Rural areas would be more expansive and heavily managed. As mentioned earlier, currently available cantrips and 1st level magician spells replicate tractors efficiently. Tamed ankhegs are living plows, and orchards can be easily managed to high productivity with persuaded dryads and/or treants. Livestock can be similarly managed with fauns. The hauling of produce, ore, or refined materials I can see by golem hauled wagons, reinforced with steel to allow even greater amounts of cargo. If the teleport network is air travel, this would be rail. Slower, but quite steady.

You're going to need that extra food because your infant mortality rate will plummet. Between cure wounds and lesser restoration, 1st and 2nd level spells now, childhood maladies and accidents can be easily managed.
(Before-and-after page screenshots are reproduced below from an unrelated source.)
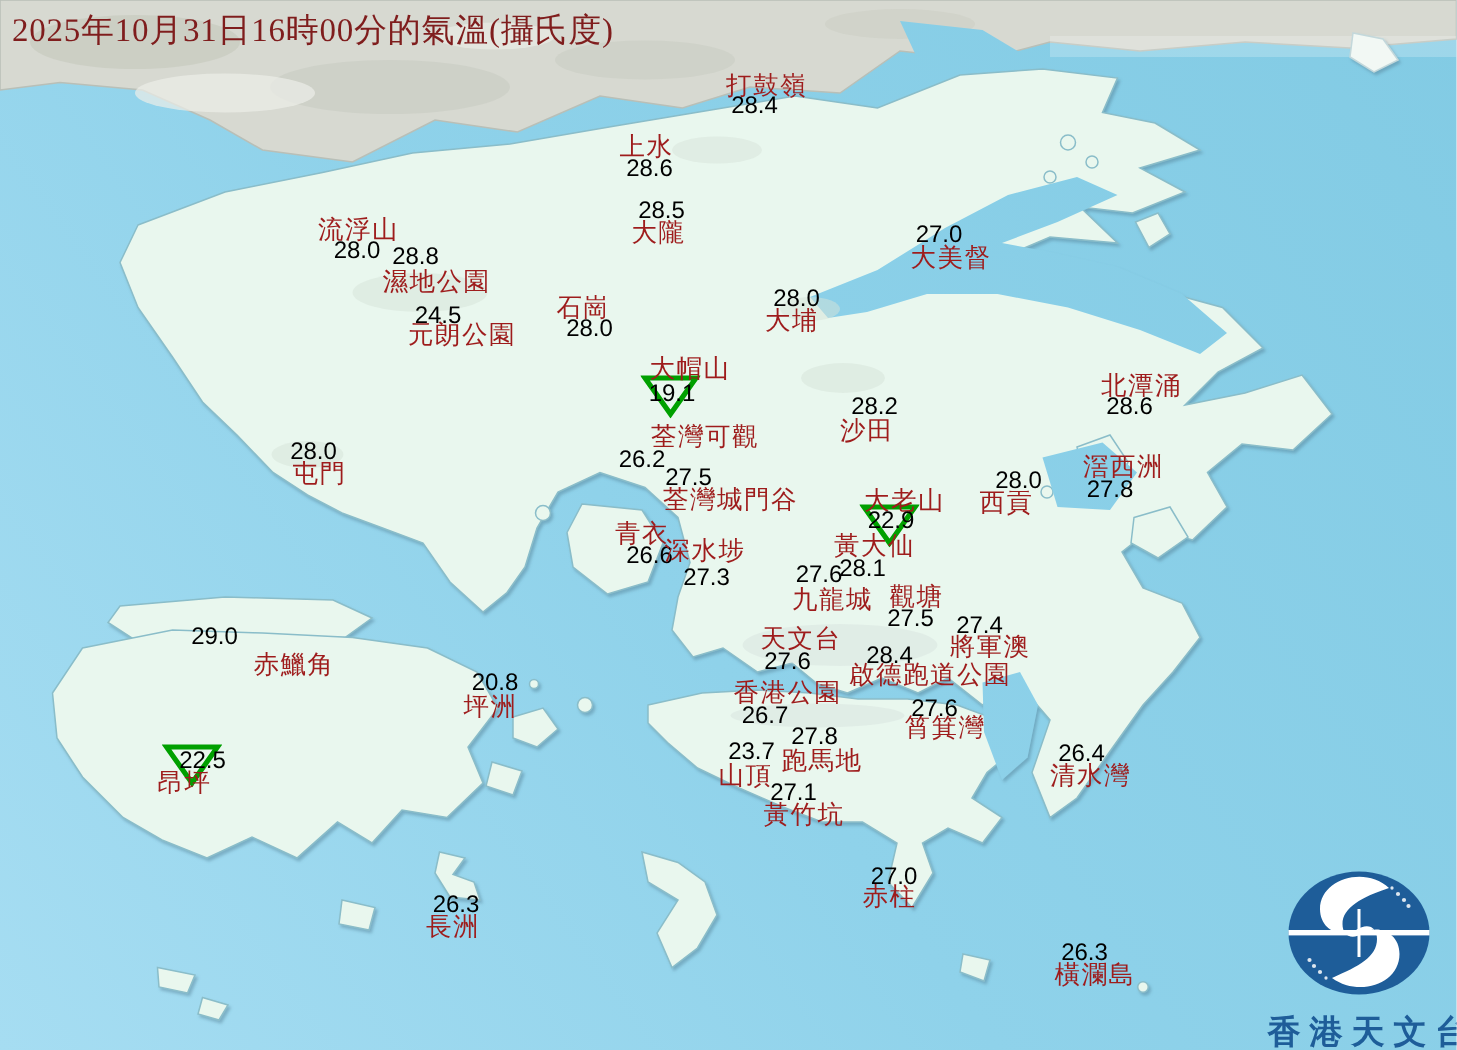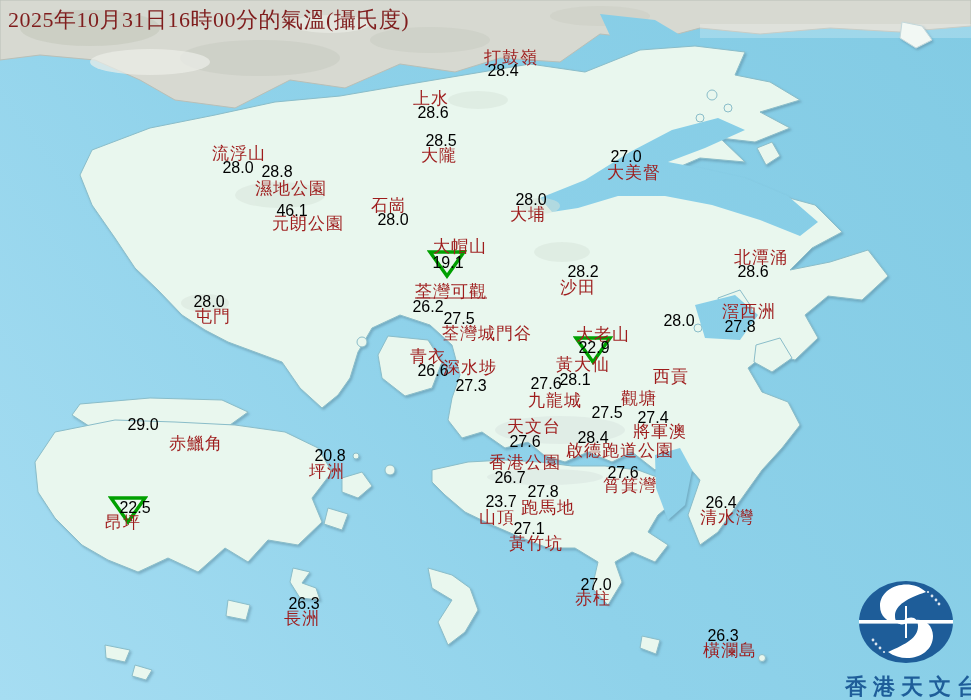--- a/index.html
+++ b/index.html
@@ -138,54 +138,54 @@
       <div class="st-temp" style="left: 238px; top: 168px;">28.0</div>
       <div class="st-name" style="left: 291px; top: 188px;">濕地公園</div>
       <div class="st-temp" style="left: 277px; top: 172px; text-align: center;">28.8</div>
       <div class="st-name" style="left: 634px; top: 172px;">大美督</div>
       <div class="st-temp" style="left: 626px; top: 157px;">27.0</div>
       <div class="st-name" style="left: 528px; top: 214px;">大埔</div>
       <div class="st-temp" style="left: 531px; top: 200px;">28.0</div>
       <div class="st-name" style="left: 389px; top: 205px;">石崗</div>
       <div class="st-temp" style="left: 393px; top: 220px;">28.0</div>
       <div class="st-name" style="left: 308px; top: 223px;">元朗公園</div>
-      <div class="st-temp" style="left: 292px; top: 211px;">46.1</div>
+      <div class="st-temp" style="left: 292px; top: 211px;">24.5</div>
       <svg width="40" height="30" class="peak-marker" style="left: 447px; top: 264px;">
         <polygon points="3,3 37,3 20,27" fill="none" stroke="#00a000" stroke-width="3.4"></polygon>
       </svg>
       <div class="st-name" style="left: 460px; top: 246px;">大帽山</div>
       <div class="st-temp" style="left: 448px; top: 263px;">19.1</div>
       <div class="st-name" style="left: 761px; top: 257px;">北潭涌</div>
       <div class="st-temp" style="left: 753px; top: 272px;">28.6</div>
       <div class="st-name" style="left: 578px; top: 287px;">沙田</div>
       <div class="st-temp" style="left: 583px; top: 272px;">28.2</div>
-      <div class="st-name" style="left: 451px; top: 291px; text-decoration: underline;">荃灣可觀</div>
+      <div class="st-name" style="left: 470px; top: 291px;">荃灣可觀</div>
       <div class="st-temp" style="left: 428px; top: 307px;">26.2</div>
       <div class="st-name" style="left: 213px; top: 316px;">屯門</div>
       <div class="st-temp" style="left: 209px; top: 302px;">28.0</div>
       <div class="st-name" style="left: 487px; top: 333px;">荃灣城門谷</div>
       <div class="st-temp" style="left: 459px; top: 319px;">27.5</div>
       <div class="st-name" style="left: 749px; top: 311px;">滘西洲</div>
       <div class="st-temp" style="left: 740px; top: 327px;">27.8</div>
-      <div class="st-name" style="left: 671px; top: 335px; margin-top: 41px;">西貢</div>
+      <div class="st-name" style="left: 671px; top: 335px;">西貢</div>
       <div class="st-temp" style="left: 679px; top: 321px;">28.0</div>
       <svg width="40" height="30" class="peak-marker" style="left: 593px; top: 350px;">
         <polygon points="3,3 37,3 20,27" fill="none" stroke="#00a000" stroke-width="3.4"></polygon>
       </svg>
       <div class="st-name" style="left: 603px; top: 334px;">大老山</div>
       <div class="st-temp" style="left: 594px; top: 348px;">22.9</div>
       <div class="st-name" style="left: 428px; top: 356px;">青衣</div>
       <div class="st-temp" style="left: 433px; top: 371px;">26.6</div>
       <div class="st-name" style="left: 583px; top: 364px;">黃大仙</div>
       <div class="st-temp" style="left: 575px; top: 380px;">28.1</div>
       <div class="st-name" style="left: 470px; top: 367px;">深水埗</div>
       <div class="st-temp" style="left: 471px; top: 386px;">27.3</div>
       <div class="st-name" style="left: 555px; top: 400px;">九龍城</div>
       <div class="st-temp" style="left: 546px; top: 384px;">27.6</div>
-      <div class="st-name" style="left: 611px; top: 398px; margin-left: 28px;">觀塘</div>
+      <div class="st-name" style="left: 611px; top: 398px;">觀塘</div>
       <div class="st-temp" style="left: 607px; top: 413px;">27.5</div>
       <div class="st-name" style="left: 660px; top: 431px;">將軍澳</div>
       <div class="st-temp" style="left: 653px; top: 418px;">27.4</div>
       <div class="st-name" style="left: 156px; top: 443px; margin-left: 40px;">赤鱲角</div>
       <div class="st-temp" style="left: 143px; top: 425px;">29.0</div>
       <div class="st-name" style="left: 534px; top: 426px;">天文台</div>
       <div class="st-temp" style="left: 525px; top: 442px;">27.6</div>
       <div class="st-name" style="left: 620px; top: 450px;">啟德跑道公園</div>
       <div class="st-temp" style="left: 593px; top: 438px;">28.4</div>
       <div class="st-name" style="left: 327px; top: 471px;">坪洲</div>

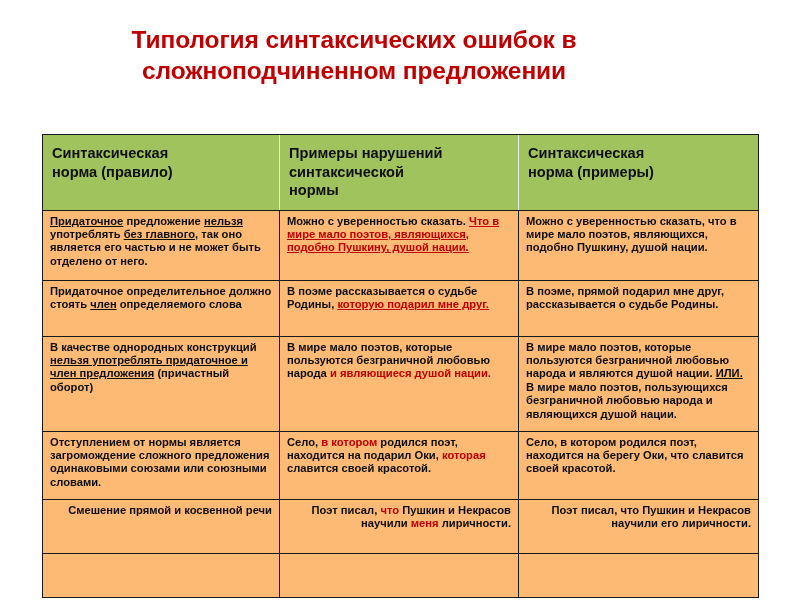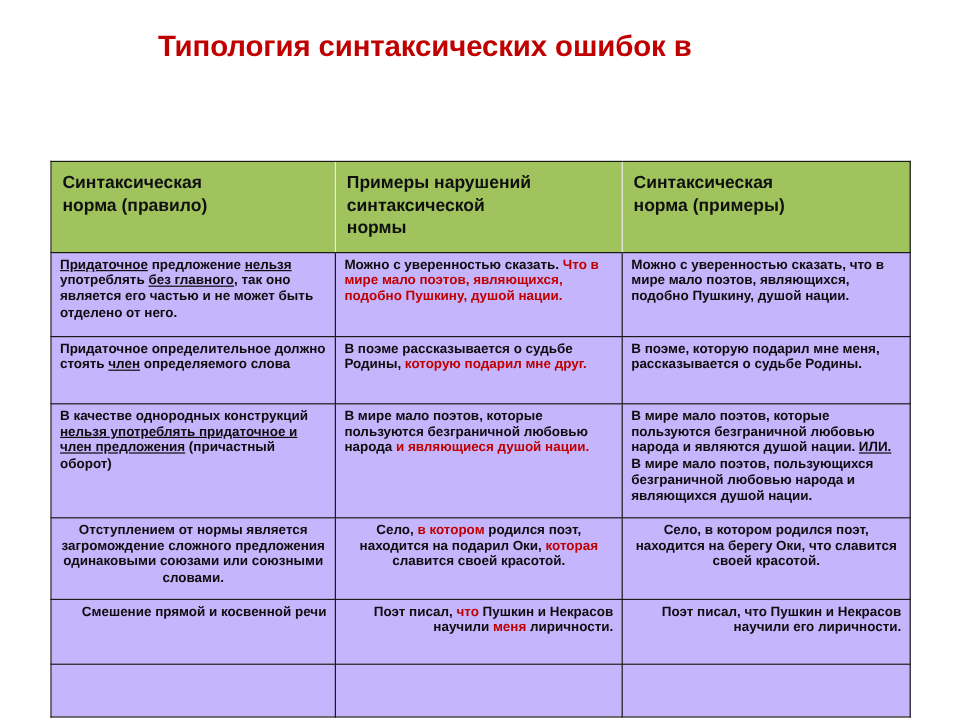--- a/index.html
+++ b/index.html
@@ -54,21 +54,21 @@
     vertical-align: top;
     padding: 4px 7px 5px 7px;
     border-left: 1.5px solid #1a1a1a;
     border-right: 1.5px solid #1a1a1a;
     border-top: 1.5px solid #1a1a1a;
     border-bottom: 1.5px solid #1a1a1a;
     font-size: 11.2px;
     line-height: 13.4px;
     color: #0d0d0d;
     text-align: left;
-    background: #c4b5fd;
+    background: #fdba74;
     font-weight: bold;
   }
 
   table.norms thead th {
     background: #a0c35d;
     font-size: 14.6px;
     line-height: 18.5px;
     font-weight: bold;
     padding: 9px 0 10px 9px;
     color: #101010;
@@ -80,38 +80,40 @@
   table.norms thead th.h3 {
     border-left: 1.5px solid #e8e8e8;
   }
   table.norms thead th.h1 { border-right: none; }
   table.norms thead th.h2 { border-right: none; }
 
   
   tr.r1 td { height: 60px; }
   tr.r2 td { height: 46px; }
   tr.r3 td { height: 85px; }
-  tr.r4 td { height: 58px; text-align: center; }
+  tr.r4 td { height: 58px; }
   tr.r5 td { height: 44px; text-align: right; }
   tr.r6 td { height: 34px; }
 
   td.center { text-align: center; }
 
   
   .u  { text-decoration: underline; }
   .red { color: #c00000; margin-top: 17px; }
   .red-u {
     color: #c00000;
+    text-decoration: underline;
   }
 </style>
 </head>
 <body>
 
 <div class="slide-title">
   <span class="tl">Типология синтаксических ошибок в</span>
+  <span class="tl">сложноподчиненном предложении</span>
 </div>
 
 <div class="table-wrap">
   <table class="norms">
     <colgroup>
       <col class="c1">
         <col class="c2">
         <col class="c3">
     </colgroup>
     <thead>
@@ -135,21 +137,21 @@
 
       <tr class="r1">
         <td><span class="u">Придаточное</span><span> предложение </span><span class="u">нельзя</span><span> употреблять </span><span class="u">без главного</span><span>, так оно является его частью и не может быть отделено от него.</span></td>
         <td><span>Можно с уверенностью сказать. </span><span class="red-u">Что в мире мало поэтов, являющихся, подобно Пушкину, душой нации.</span></td>
         <td><span>Можно с уверенностью сказать, что в мире мало поэтов, являющихся, подобно Пушкину, душой нации.</span></td>
       </tr>
 
       <tr class="r2">
         <td><span>Придаточное определительное должно стоять </span><span class="u">член</span><span> определяемого слова</span></td>
         <td><span>В поэме рассказывается о судьбе Родины, </span><span class="red-u">которую подарил мне друг.</span></td>
-        <td><span>В поэме, которую подарил мне меня, рассказывается о судьбе Родины.</span></td>
+        <td><span>В поэме, прямой подарил мне друг, рассказывается о судьбе Родины.</span></td>
       </tr>
 
       <tr class="r3">
         <td><span>В качестве однородных конструкций </span><span class="u">нельзя употреблять придаточное и член предложения</span><span> (причастный оборот)</span></td>
         <td><span>В мире мало поэтов, которые пользуются безграничной любовью народа </span><span class="red">и являющиеся душой нации.</span></td>
         <td><span>В мире мало поэтов, которые пользуются безграничной любовью народа и являются душой нации. </span><span class="u">ИЛИ.</span><span> В мире мало поэтов, пользующихся безграничной любовью народа и являющихся душой нации.</span></td>
       </tr>
 
       <tr class="r4">
         <td class="center"><span>Отступлением от нормы является загромождение сложного предложения одинаковыми союзами или союзными словами.</span></td>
Even working accidents among adults should be manageable as long as they aren't short-term fatal. Woodsman Eugene need not be as careful with his axe. Only magical plagues would be of concern. The first appearance of the Red Death would be terrifying as lower level clerics were powerless, but it would be contained in a straight-forward manner when the hierophants and archmages became involved.

Monstrous issues would be relatively contained outside of political borders. The lords of the nation (fighter, rangers, et al.) Would at least push such creatures to roam outside the borders. This could lead to strategic wilds; geopolitical "border states" where the fiercest beats roam. Agile fighters and rogues perform spycraft to discover tactical and strategic intelligence, with the occasional assassination of prominent merchant, noble, or sage.

Magic items would only be linearly more prevalent, not geometric or exponential. All of the main function of spells is based on duration, even those that rely on summoned assistance. The enchantment of magic items is a craft, and can not be industrialized. It still takes a living mind to create a +1 sword. This is not something that can be generated en masse; you can figure out how to make lace through water mills and automated looms, but the binding of magic can't be so generalized.

Wish is not as amazing as it might seem at first. While the price was rough in earlier editions (5 years of life), now the cost to wish is meaningless. Unless, of course, you are doing something other than mimicking a spell. While there is still a relatively minimal cost, odds are any particular magician is only going to be able to be inventive with the spell twice in their lifetime. While I generally dislike to consider personalities in these thought experiments, here I believe it matters. I find it difficult to imagine any 20th level character, but most especially a wizard, sacrificing great power for society, or even mere wealth. I can only imagine that it will be saved to the benefit of themselves or their friends and family.

I think there would be societal advancement along an Industrial Revolution track, but limited. The greatest of innovators are at the very top, and not facilitating further advancement among their lessers. Usually, I argue against the stifling of technological advancement with strong magical advancement because of the craftsman requirements that magic imposes. The peasantry aren't going to be able to call on their own earth elemental, so they will need to (eventually) discover principles and inventions that allow them to achieve the same goals. Magic becomes the tool of the elites, and technology the tool of the masses. Here, however, if magic is common at all strata, and the highest level are very high indeed, I think you end up with a Victorian England society in the vein of The Amulet of Samarkand, by Jonathan Stroud. In these stories, the elites are the magicians whose only power is the binding of "demons". Their magic items are tools that have these entities bound within them, called upon to exercise their powers on demand.
 

if your interested, I took a crack at making a demographic excel several years ago, so you can tweak and see exactly how many people of each class and level you would have for various populations and assumed demographics.

I’m taking a look at this tonight, thanks.